← Hub
β₁
β₂
β₃
β₄
β₅
β₁'
β₂'
β₃'
β₄'
β₅'
Topic 04 · Phase 1 · Animated

Shrink to Generalise

Regularization — taming overfitting by penalising large coefficients

1

The Problem

Your linear regression model fits the training data perfectly — R² = 0.99 — but performs terribly on new data. The model has learned the noise, not the signal. This is overfitting.

Overfit Model
0.99
Train R²
0.41
Test R²
Regularised Model
0.91
Train R²
0.87
Test R²
"A model that memorises the training set has learned nothing useful."
2

The Intuition

Add a penalty term to the loss function that punishes large coefficients. The model now balances fitting the data and keeping the coefficients small.

Ridge (L2)
Adds sum of squared coefficients to loss. Shrinks all coefficients toward zero — but never exactly to zero. Handles multicollinearity well.
Lasso (L1)
Adds sum of absolute coefficients to loss. Can shrink coefficients exactly to zero — performs automatic feature selection.
ElasticNet
Combines L1 + L2. One hyperparameter (α) controls the mix. Best of both worlds when features are many and correlated.
3

The Math

Ridge Loss
J = MSE + λ Σ βⱼ²
Lasso Loss
J = MSE + λ Σ |βⱼ|
Key Insight

λ (alpha) is the regularisation strength. λ=0 → plain regression. λ→∞ → all coefficients → 0. Choose via cross-validation.

4

Assumptions & Pitfalls

Scale matters. Always standardise features before regularising. A feature measured in thousands will be penalised less than one measured in ones.
λ too large = underfitting. If the penalty is too harsh, all useful coefficients get suppressed.
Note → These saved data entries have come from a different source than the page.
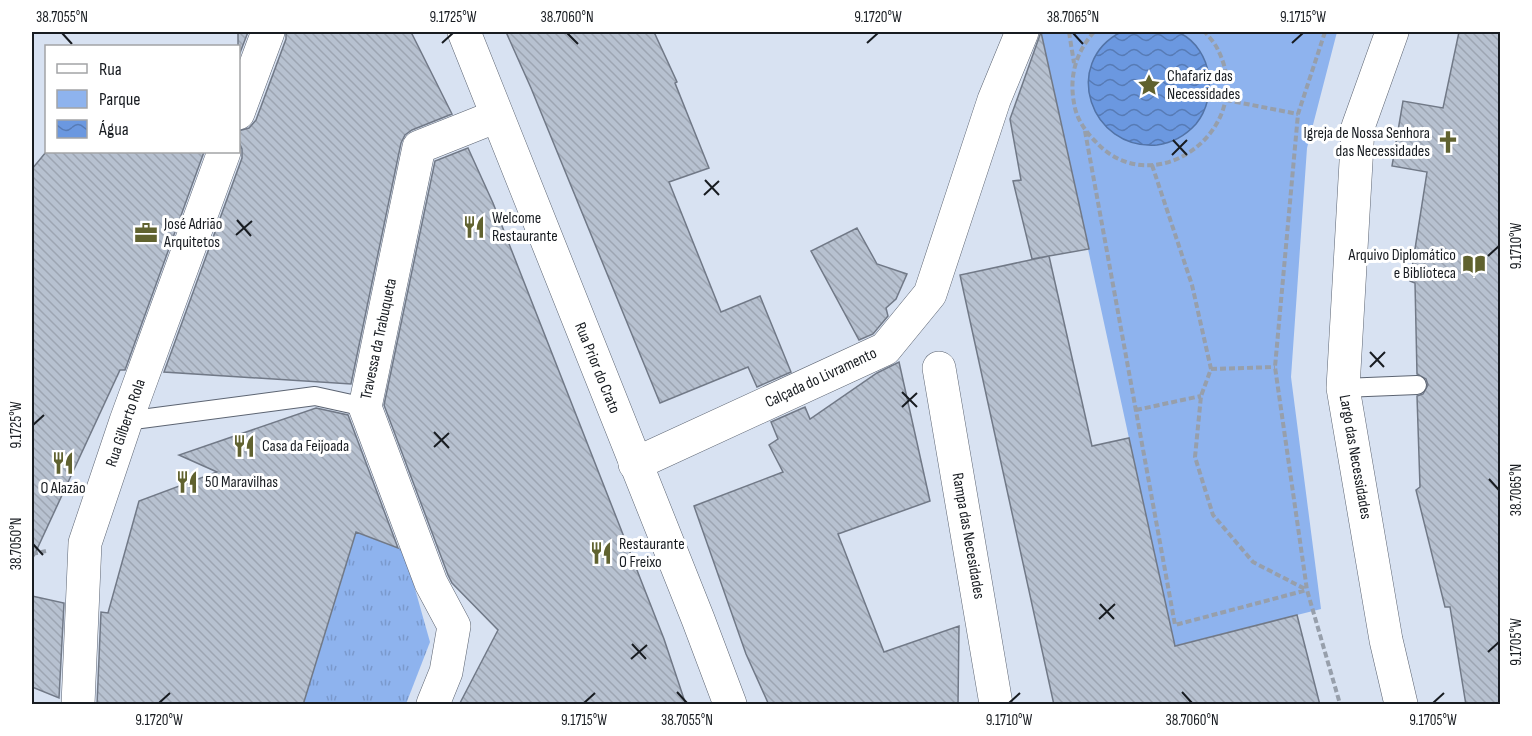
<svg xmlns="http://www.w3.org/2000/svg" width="1532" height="736" font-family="'Sofia Sans Condensed',sans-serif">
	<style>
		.grass { fill: url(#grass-tufts) }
		.green { fill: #8eb3ee }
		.water { fill: url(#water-waves); stroke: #5273a7; stroke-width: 1.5 }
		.building { fill: url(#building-back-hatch); stroke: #717987; stroke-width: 1.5 }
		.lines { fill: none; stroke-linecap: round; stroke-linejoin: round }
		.lane-casing { stroke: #5c6472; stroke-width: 20 }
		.street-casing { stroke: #5c6472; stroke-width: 34 }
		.secondary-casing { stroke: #5c6472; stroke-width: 34 }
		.path { stroke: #979fab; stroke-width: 4; stroke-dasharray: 6 3; stroke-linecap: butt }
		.lane { stroke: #fff; stroke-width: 18 }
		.street { stroke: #fff; stroke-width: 33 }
		.secondary { stroke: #fff; stroke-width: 33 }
		.ticks { fill: none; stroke: #181c21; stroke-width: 2 }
		.labels { text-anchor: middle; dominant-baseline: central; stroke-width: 6; stroke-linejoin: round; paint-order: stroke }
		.poi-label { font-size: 16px; fill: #181c21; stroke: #fff; text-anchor: start }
		.street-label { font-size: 16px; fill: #181c21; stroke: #fff }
		.neatline { fill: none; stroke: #181c21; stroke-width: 2 }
		.ticks-label { font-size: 15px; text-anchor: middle; fill: #181c21 }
	</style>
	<defs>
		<pattern id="grass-tufts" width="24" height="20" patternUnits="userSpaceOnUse" patternTransform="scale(1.5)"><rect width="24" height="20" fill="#8eb3ee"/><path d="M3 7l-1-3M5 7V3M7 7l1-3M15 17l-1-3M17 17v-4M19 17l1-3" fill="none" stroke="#7a99cc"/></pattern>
		<pattern id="water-waves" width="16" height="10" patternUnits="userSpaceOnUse" patternTransform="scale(1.5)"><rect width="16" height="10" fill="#6b98e0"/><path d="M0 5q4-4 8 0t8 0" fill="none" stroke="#577bb5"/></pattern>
		<pattern id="building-back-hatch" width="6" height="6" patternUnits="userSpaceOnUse" patternTransform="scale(1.5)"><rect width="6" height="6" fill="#b7c1d0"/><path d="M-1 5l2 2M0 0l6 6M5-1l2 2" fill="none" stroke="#9da5b2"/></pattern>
	</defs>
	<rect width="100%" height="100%" fill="#d8e2f2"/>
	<path class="grass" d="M356 532 404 550 430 642 406 704H303Z"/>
	<path class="green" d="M1041 32H1337L1307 148 1291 377 1321 609 1174 646Z"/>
	<path class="water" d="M1121 32C1132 31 1173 29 1180 33 1213 50 1218 97 1196 124 1186 135 1172 143 1157 145 1090 150 1061 63 1121 32Z"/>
	<path class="building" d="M238 32H248L238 58Z
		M286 32H411L452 114 412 130 405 135 401 143 351 384 164 372 242 158V149L238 140V131L249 128 256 120 286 39Z
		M506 32H654L677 82 675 83 709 168 669 182 721 312 760 296 791 372 757 387 748 367 660 403 531 88Z
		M1041 32 1089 249 1032 259 1013 181 1021 180 1010 119Z
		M1459 32H1500V705H1466L1450 607H1445L1416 490 1420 487 1417 396 1423 394 1428 385 1426 379 1417 374 1415 283 1410 281 1427 172 1392 166 1403 101 1443 108Z
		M468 148 493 203 664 639 686 705H459L498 630 452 583 448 575 384 405 435 161Z
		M46 152H204L125 370H120L32 560V169Z
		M857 228 877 264 907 274 896 299 886 308 888 316 873 334 859 340 811 251Z
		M1049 256 1092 446 1129 438 1175 646 1297 615 1320 705H1054L960 275Z
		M899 362 930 501 838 534 884 652 959 626 958 705H769L746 654 694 506 783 472 769 445 778 439 771 422 805 407 810 419 877 373Z
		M316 408 348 415 398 548 356 532 303 705H97L101 612 108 613 139 501 217 472 179 455Z
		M32 596 64 603 59 698 32 687Z"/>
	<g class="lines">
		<g class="lane-casing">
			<path id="lane" d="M1343 388 1417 385
				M126 421 315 396 365 407"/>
		</g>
		<g class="street-casing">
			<path id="street" d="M1392 32 1358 127 1343 388 1386 640 1401 704
				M238 113 268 32
				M939 368 996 704
				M635 464 885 349 930 294 994 100 1022 32
				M78 704 85 543 126 421 224 152
				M433 704 446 672 454 626 431 583 365 407 419 147 497 116"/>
		</g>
		<g class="secondary-casing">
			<path id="secondary" d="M464 32 698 619 730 704"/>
		</g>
		<path class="path" d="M1069 32 1074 63
			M1094 32C1076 52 1069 76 1074 103 1076 118 1085 131 1096 142 1154 205 1258 129 1218 50 1215 43 1209 37 1205 32
			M1325 32 1298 114 1275 367 1307 590 1340 704
			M1226 100 1298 114
			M1085 131 1175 625 1307 590
			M1152 165 1192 285 1211 369 1201 396 1195 457 1213 515 1253 562 1307 590
			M1211 369 1275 367
			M1136 410 1201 396
			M32 554 46 551"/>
		<use href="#lane" class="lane"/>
		<use href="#street" class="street"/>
		<use href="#secondary" class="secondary"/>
	</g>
	<path class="ticks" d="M62 33 72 44M567 33 578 44M1073 33 1083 44M442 43 453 33M867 43 878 33M1292 43 1303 33M1173 140 1187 155M1172 155 1187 140M705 180 719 195M704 195 719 181M237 220 251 236M236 235 252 221M1488 256 1499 246M1370 352 1384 367M1370 367 1385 352M902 392 917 407M902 407 917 393M33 425 44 415M434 432 449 448M434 447 449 433M1489 479 1499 490M33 544 43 555M1100 604 1114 619M1099 619 1115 604M632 644 646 659M1488 652 1499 642M631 659 647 645M677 692 687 703M1182 692 1192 703M159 703 170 693M584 703 595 693M1009 703 1020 693M1433 703 1444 693"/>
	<defs>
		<g id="sight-bare" transform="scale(1.8)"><path d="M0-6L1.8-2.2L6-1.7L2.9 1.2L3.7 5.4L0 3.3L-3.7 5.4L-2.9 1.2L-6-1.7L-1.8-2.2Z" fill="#60622f" stroke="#fff" stroke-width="2.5" paint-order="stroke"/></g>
		<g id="church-bare" transform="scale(1.8)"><path d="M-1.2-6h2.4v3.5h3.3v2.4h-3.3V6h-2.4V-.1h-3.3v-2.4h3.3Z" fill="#60622f" stroke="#fff" stroke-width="2.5" paint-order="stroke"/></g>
		<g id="restaurant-bare" transform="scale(1.8)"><path d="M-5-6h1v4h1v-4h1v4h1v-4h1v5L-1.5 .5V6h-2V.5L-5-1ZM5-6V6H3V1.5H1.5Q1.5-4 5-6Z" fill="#60622f" stroke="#fff" stroke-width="2.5" paint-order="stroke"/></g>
		<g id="office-bare" transform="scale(1.8)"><path d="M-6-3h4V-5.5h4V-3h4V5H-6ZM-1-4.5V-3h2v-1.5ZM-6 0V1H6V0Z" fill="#60622f" stroke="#fff" stroke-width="2.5" paint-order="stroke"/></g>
		<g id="library-bare" transform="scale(1.8)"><path d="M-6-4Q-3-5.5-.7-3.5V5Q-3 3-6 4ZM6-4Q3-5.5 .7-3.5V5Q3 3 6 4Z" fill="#60622f" stroke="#fff" stroke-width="2.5" paint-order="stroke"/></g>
	</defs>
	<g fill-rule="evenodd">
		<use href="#sight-bare" x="1149" y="85"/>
		<use href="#church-bare" x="1448" y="142"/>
		<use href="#restaurant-bare" x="474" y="227"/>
		<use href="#office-bare" x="146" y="233"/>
		<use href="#library-bare" x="1474" y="264"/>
		<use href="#restaurant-bare" x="244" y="446"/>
		<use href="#restaurant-bare" x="63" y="463"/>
		<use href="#restaurant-bare" x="187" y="482"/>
		<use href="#restaurant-bare" x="601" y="553"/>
	</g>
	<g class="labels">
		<g class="poi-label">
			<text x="1167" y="76">Chafariz das<tspan x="1167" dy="18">Necessidades</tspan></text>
			<text x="1430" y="133" text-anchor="end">Igreja de Nossa Senhora<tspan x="1430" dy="18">das Necessidades</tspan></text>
			<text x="492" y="218">Welcome<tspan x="492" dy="18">Restaurante</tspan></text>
			<text x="164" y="224">José Adrião<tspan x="164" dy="18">Arquitetos</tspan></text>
			<text x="1456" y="255" text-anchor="end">Arquivo Diplomático<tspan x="1456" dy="18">e Biblioteca</tspan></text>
			<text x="262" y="446">Casa da Feijoada</text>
			<text x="205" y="482">50 Maravilhas</text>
			<text x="63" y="488" text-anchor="middle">O Alazão</text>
			<text x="619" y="544">Restaurante<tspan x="619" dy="18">O Freixo</tspan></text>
		</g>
		<g class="street-label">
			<text transform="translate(379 339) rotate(-78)">Travessa da Trabuqueta</text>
			<text transform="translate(597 368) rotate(68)">Rua Prior do Crato</text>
			<text transform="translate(821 378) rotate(-25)">Calçada do Livramento</text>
			<text transform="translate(126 423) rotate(-71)">Rua Gilberto Rola</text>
			<text transform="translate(1355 457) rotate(80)">Largo das Necessidades</text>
			<text transform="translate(968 536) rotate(80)">Rampa das Necesidades</text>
		</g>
	</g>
	<rect width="1532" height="736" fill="none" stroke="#ffffff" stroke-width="66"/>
	<rect x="45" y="45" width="195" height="108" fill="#ffffff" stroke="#a3a4a6" stroke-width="1.5"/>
	<rect x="57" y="64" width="30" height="9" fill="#ffffff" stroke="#a3a4a6" stroke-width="1.5"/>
	<text x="99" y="75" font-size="18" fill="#181c21">Rua</text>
	<rect x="57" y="90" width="30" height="18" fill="#8eb3ee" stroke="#a3a4a6" stroke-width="1.5"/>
	<text x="99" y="105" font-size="18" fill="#181c21">Parque</text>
	<rect x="57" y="120" width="30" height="18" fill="url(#water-waves)" stroke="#a3a4a6" stroke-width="1.5"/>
	<text x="99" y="135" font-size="18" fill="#181c21">Água</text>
	<rect x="33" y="33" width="1466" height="670" class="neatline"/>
	<g class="ticks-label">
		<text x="62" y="22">38.7055°N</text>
		<text x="453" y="22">9.1725°W</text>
		<text x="567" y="22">38.7060°N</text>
		<text x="878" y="22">9.1720°W</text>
		<text x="1073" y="22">38.7065°N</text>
		<text x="1303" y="22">9.1715°W</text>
		<text transform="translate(1516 246) rotate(-90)" y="5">9.1710°W</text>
		<text transform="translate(16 425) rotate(-90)" y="5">9.1725°W</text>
		<text transform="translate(1516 490) rotate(-90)" y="5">38.7065°N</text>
		<text transform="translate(16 544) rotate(-90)" y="5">38.7050°N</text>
		<text transform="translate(1516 642) rotate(-90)" y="5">9.1705°W</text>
		<text x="159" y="725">9.1720°W</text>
		<text x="584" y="725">9.1715°W</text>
		<text x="687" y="725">38.7055°N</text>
		<text x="1009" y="725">9.1710°W</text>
		<text x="1192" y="725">38.7060°N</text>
		<text x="1433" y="725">9.1705°W</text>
	</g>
</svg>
Use cross-validation to find the Goldilocks λ.
Lasso instability. When features are highly correlated, Lasso arbitrarily picks one and zeroes the rest. ElasticNet is more stable.
5

When to Use

Strengths

  • Directly combats overfitting
  • Lasso gives automatic feature selection
  • Ridge handles multicollinearity
  • Interpretable — still a linear model

Limitations

  • Adds a hyperparameter (λ) to tune
  • Features must be scaled first
  • Doesn't help with non-linearity
  • Lasso unstable with correlated features
High-dimensional regression Feature selection (Lasso) Multicollinear data (Ridge)

Key Takeaways

Penalty Buys Generalisation

Accepting slightly worse training performance in exchange for much better test performance is the whole point.

0️⃣

Lasso = Sparse Models

Lasso's L1 penalty can zero out irrelevant features entirely — useful when you have hundreds of features and want interpretability.

λ Controls the Tradeoff

Find optimal λ with cross-validation. Plot a regularisation path — coefficient values vs log(λ) — to understand what's being penalised.